Cory Booker Offers Terrifying Glimpse at 2020 

Politics

“I’m heterosexual,” Senator Cory Booker said during an interview with the Philadelphia Inquirer. Booker’s sexuality has nothing to do with whether or not his actual policies are good or bad, but his feeling the need to set the record straight leading up to a possible 2020 presidential run provides a grim glimpse into the absurdity that is sure to come during the upcoming election cycle.

The Inquirer provided some context for his answer, noting that the president’s family members have become “quasi-celebrities,” a factor that would be notably absent in a Booker presidency; an unmarried president hasn’t been elected since Grover Cleveland in 1884. Like religion, marital status may be one of those shallow, irksome factors with which voters consider in supporting a presidential candidate. And when it comes to bachelors—particularly aging ones—homophobia undoubtedly plays a role. South Carolina Senator Lindsay Graham had long fielded questions about his sexuality and bachelordom, which ramped up when it was rumored Graham would run for president in 2016. And Booker is no stranger to this either.

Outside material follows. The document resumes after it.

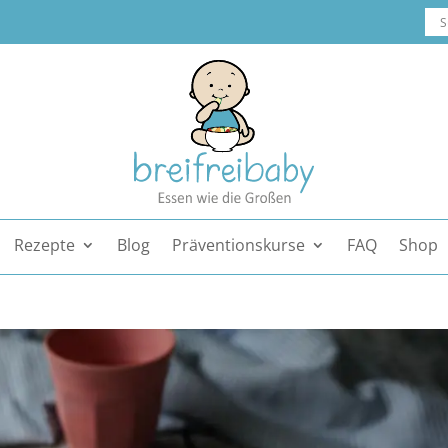
Rezepte
Blog
Präventionskurse
FAQ
Shop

“In past political campaigns Booker’s opponents have tried to use his single status to question his sexuality,” the Inquirer noted. This was documented in the 2005 documentary Street Fight, which followed Booker during his failed 2002 mayoral campaign in Newark, New Jersey (he eventually won the mayorship in 2006). In the final weeks of the campaign, Booker’s opponent—incumbent Mayor Sharpe James—launched a smear campaign, which included a rumor that Booker was gay. Booker denied the smears, but they may have been enough to derail his campaign.

Since then, Booker’s responses to questions about his sexuality have oscillated between bold denials—like the one he gave the Philadelphia Inquirer—and ambiguous ones that arguably lay it on a little thick in the “I’m-a-good-ally” department. For example, in 2013, Booker told the Washington Post that, actually, he loves it when people think he’s gay:

And people who think I’m gay, some part of me thinks it’s wonderful. Because I want to challenge people on their homophobia. I love seeing on Twitter when someone says I’m gay, and I say, “So what does it matter if I am? So be it. I hope you are not voting for me because you are making the presumption that I’m straight.”

That’s a far cry from an op-ed he wrote in 1992 when he was a student at Stanford University. In it, Booker admitted that once hated gay people and had since outgrown his disdain, but said he still found himself getting defensive if someone assumed he was gay.

Booker has apparently been dealing with assumptions about his sexuality for nearly 30 years at the very least, and has responded to these rumors with varying levels of grace.

“Every candidate should run on their authentic self, tell their truth, and more importantly, or mostly importantly, talk about their vision for the country,” Booker told the Inquirer. He also argued that the norms have changed when it comes to the family dynamics of elected officials these days anyway, implying that being a single, unmarried man will be of little consequence to his electability.

Not much to argue against there, but Booker preemptively capitulating to talk of his sexuality presents an undoubtedly dour 2020 forecast. Potential 2020 candidate Senator Elizabeth Warren fell for the right’s bait regarding their skepticism of her (apparently trace) Native American ancestry, and is already paying the price. Now, Booker appears to have succumbed to similar pressures, playing a game which neither he nor Warren can win.

Regardless, Booker seems keen to appeal to Trump voters and centrists. In an interview with The Atlantic, he said that “[…] millions of good Americans, good decent Americans, voted for Donald Trump,” and argued that love was the key to deconstructing “artificial constraints” like racism. He spoke too of his faith, identifying himself as a “Christian American,” which strikes as incredibly odd phrasing.

If Booker’s early interviews are any indication, the Democratic primary is going to be a slog and 2020 is going to be a nightmare.